July Enforcement Is Planned For New Portfolio Risk Rule

The government will adopt a rule June 1 governing bank investments, though compliance will not become mandatory until July, a federal regulator said Sunday.

The rule will require banks to evaluate whether securities purchases increase the overall riskiness of their investment portfolios. It will replace a rule that only requires a review of individual securities without regard to their overall effect on a bank's investment holdings.

"The problem was that you could have lots of portfolio risk even though you understood each security," said William A. Stark, assistant director for supervision at the Federal Deposit Insurance Corp. "So now you will have to look at how each security will impact the overall risk of the portfolio."

Addressing the annual convention of the Independent Bankers Association of America, Mr. Stark said the FDIC will adopt the rule in late March or early April and that the other two banking agencies would sign on within a month.

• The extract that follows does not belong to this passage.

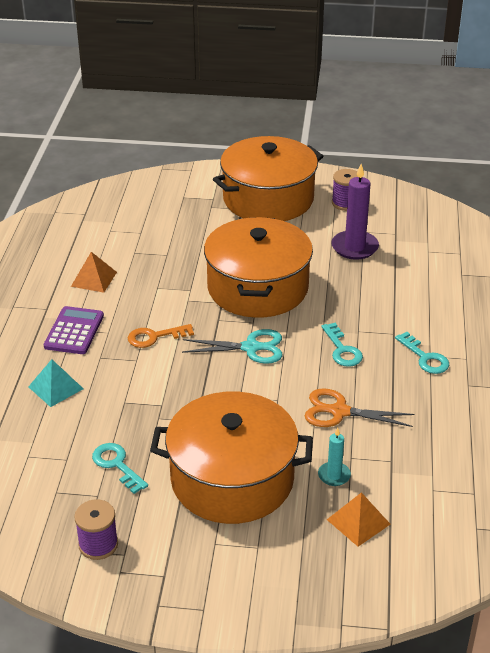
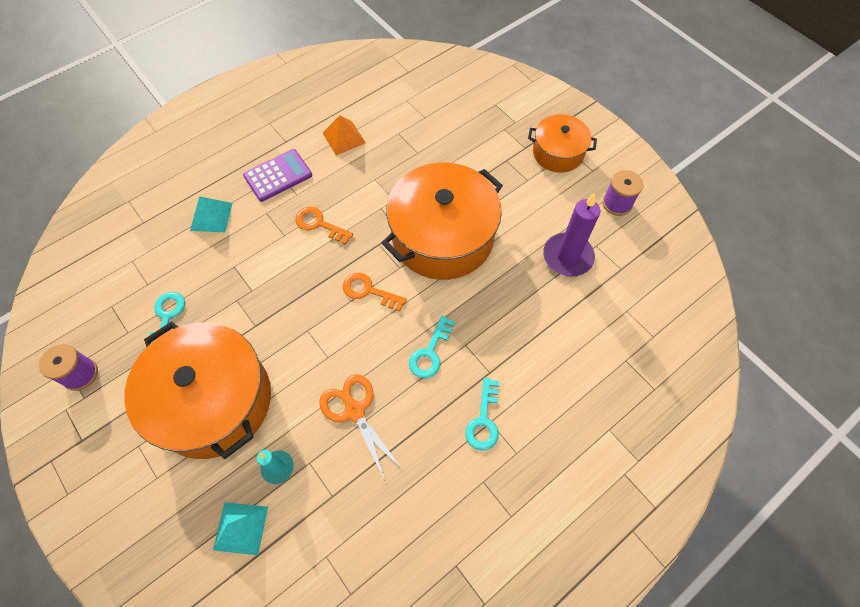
camera: 45 degrees right, 25 degrees up
(251, 348) = (368, 291): turquoise scissors -> orange key
(268, 199) = (558, 153): orange pot -> orange pot, size x0.55
(358, 521) = (240, 528): orange pyramid -> turquoise pyramid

"Anyone with a bank exam after July 1 should expect these new procedures to be used," he said.

C.J. Pickering, president of IBAA Securities Corp., said he expects regulators to give banks time to adjust before strictly enforcing the policy. "Community banks won't be ready," he said. "But I don't see that as a problem because of the expected accommodating stance of the regulators."

Mr. Stark, who was the first speaker at the four-day convention, said bankers should not overreact to the new policy. "Use common sense," he said. "That is what we are trying to say. We want to leave you some room."

The rule will apply to certificates of deposit held as investments, end- user derivatives, and securities held to maturity or available for sale. Exempted are securities the bank actively trades.

Banks must account for market risk, credit risk, liquidity risk, operational risk, and legal risk. Directors and senior managers are responsible for ensuring the analysis is done.

Mr. Stark warned that examiners will criticize banks that rely solely on their brokers to analyze risk or that fail to scrutinize the market prices of highly illiquid securities.

"This proposal is a step in the correct direction," Mr. Stark said. "It is consistent with market changes and consistent with how you manage your banks."